> **What you are asked to do**: Extract every one of the lines below and reproduce each one without any change.

Transcribed page contents:

▽

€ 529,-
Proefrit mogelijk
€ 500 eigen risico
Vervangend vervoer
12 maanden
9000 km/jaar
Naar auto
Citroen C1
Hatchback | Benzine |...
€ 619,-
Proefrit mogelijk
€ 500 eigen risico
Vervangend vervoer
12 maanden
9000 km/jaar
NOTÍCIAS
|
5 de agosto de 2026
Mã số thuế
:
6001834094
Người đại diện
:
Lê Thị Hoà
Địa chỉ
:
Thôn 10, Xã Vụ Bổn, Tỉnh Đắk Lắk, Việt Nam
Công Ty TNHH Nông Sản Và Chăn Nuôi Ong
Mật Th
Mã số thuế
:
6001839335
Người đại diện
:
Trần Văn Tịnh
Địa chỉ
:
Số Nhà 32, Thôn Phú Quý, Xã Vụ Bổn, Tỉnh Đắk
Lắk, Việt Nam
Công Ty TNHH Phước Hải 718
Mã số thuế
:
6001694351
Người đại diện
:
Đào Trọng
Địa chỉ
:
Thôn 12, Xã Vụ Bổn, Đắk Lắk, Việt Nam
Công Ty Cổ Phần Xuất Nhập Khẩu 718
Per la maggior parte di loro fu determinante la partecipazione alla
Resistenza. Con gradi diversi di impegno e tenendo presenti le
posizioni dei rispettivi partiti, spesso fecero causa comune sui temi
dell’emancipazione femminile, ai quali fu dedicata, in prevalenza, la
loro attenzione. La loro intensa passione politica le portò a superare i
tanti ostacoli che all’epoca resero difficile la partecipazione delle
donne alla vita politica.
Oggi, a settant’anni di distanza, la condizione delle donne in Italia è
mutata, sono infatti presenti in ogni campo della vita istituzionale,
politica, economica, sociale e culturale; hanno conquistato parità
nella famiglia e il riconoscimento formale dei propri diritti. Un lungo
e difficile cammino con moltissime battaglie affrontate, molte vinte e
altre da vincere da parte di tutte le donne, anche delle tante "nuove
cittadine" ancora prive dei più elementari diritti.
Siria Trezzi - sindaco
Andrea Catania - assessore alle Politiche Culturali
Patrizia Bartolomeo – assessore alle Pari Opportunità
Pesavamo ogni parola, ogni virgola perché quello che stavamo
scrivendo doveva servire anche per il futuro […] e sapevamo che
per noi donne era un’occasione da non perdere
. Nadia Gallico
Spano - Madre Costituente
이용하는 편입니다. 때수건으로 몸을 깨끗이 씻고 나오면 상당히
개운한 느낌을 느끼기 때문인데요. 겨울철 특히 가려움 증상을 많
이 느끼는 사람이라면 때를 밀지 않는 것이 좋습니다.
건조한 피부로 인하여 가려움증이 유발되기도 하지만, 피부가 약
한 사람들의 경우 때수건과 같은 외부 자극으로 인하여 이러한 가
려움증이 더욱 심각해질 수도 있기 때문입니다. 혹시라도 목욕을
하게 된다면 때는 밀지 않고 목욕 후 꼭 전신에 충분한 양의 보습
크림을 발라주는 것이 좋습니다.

△

> **Your response**:
€ 529,-
Proefrit mogelijk
€ 500 eigen risico
Vervangend vervoer
12 maanden
9000 km/jaar
Naar auto
Citroen C1
Hatchback | Benzine |...
€ 619,-
Proefrit mogelijk
€ 500 eigen risico
Vervangend vervoer
12 maanden
9000 km/jaar
NOTÍCIAS
|
5 de agosto de 2026
Mã số thuế
:
6001834094
Người đại diện
:
Lê Thị Hoà
Địa chỉ
:
Thôn 10, Xã Vụ Bổn, Tỉnh Đắk Lắk, Việt Nam
Công Ty TNHH Nông Sản Và Chăn Nuôi Ong
Mật Th
Mã số thuế
:
6001839335
Người đại diện
:
Trần Văn Tịnh
Địa chỉ
:
Số Nhà 32, Thôn Phú Quý, Xã Vụ Bổn, Tỉnh Đắk
Lắk, Việt Nam
Công Ty TNHH Phước Hải 718
Mã số thuế
:
6001694351
Người đại diện
:
Đào Trọng
Địa chỉ
:
Thôn 12, Xã Vụ Bổn, Đắk Lắk, Việt Nam
Công Ty Cổ Phần Xuất Nhập Khẩu 718
Per la maggior parte di loro fu determinante la partecipazione alla
Resistenza. Con gradi diversi di impegno e tenendo presenti le
posizioni dei rispettivi partiti, spesso fecero causa comune sui temi
dell’emancipazione femminile, ai quali fu dedicata, in prevalenza, la
loro attenzione. La loro intensa passione politica le portò a superare i
tanti ostacoli che all’epoca resero difficile la partecipazione delle
donne alla vita politica.
Oggi, a settant’anni di distanza, la condizione delle donne in Italia è
mutata, sono infatti presenti in ogni campo della vita istituzionale,
politica, economica, sociale e culturale; hanno conquistato parità
nella famiglia e il riconoscimento formale dei propri diritti. Un lungo
e difficile cammino con moltissime battaglie affrontate, molte vinte e
altre da vincere da parte di tutte le donne, anche delle tante "nuove
cittadine" ancora prive dei più elementari diritti.
Siria Trezzi - sindaco
Andrea Catania - assessore alle Politiche Culturali
Patrizia Bartolomeo – assessore alle Pari Opportunità
Pesavamo ogni parola, ogni virgola perché quello che stavamo
scrivendo doveva servire anche per il futuro […] e sapevamo che
per noi donne era un’occasione da non perdere
. Nadia Gallico
Spano - Madre Costituente
이용하는 편입니다. 때수건으로 몸을 깨끗이 씻고 나오면 상당히
개운한 느낌을 느끼기 때문인데요. 겨울철 특히 가려움 증상을 많
이 느끼는 사람이라면 때를 밀지 않는 것이 좋습니다.
건조한 피부로 인하여 가려움증이 유발되기도 하지만, 피부가 약
한 사람들의 경우 때수건과 같은 외부 자극으로 인하여 이러한 가
려움증이 더욱 심각해질 수도 있기 때문입니다. 혹시라도 목욕을
하게 된다면 때는 밀지 않고 목욕 후 꼭 전신에 충분한 양의 보습
크림을 발라주는 것이 좋습니다.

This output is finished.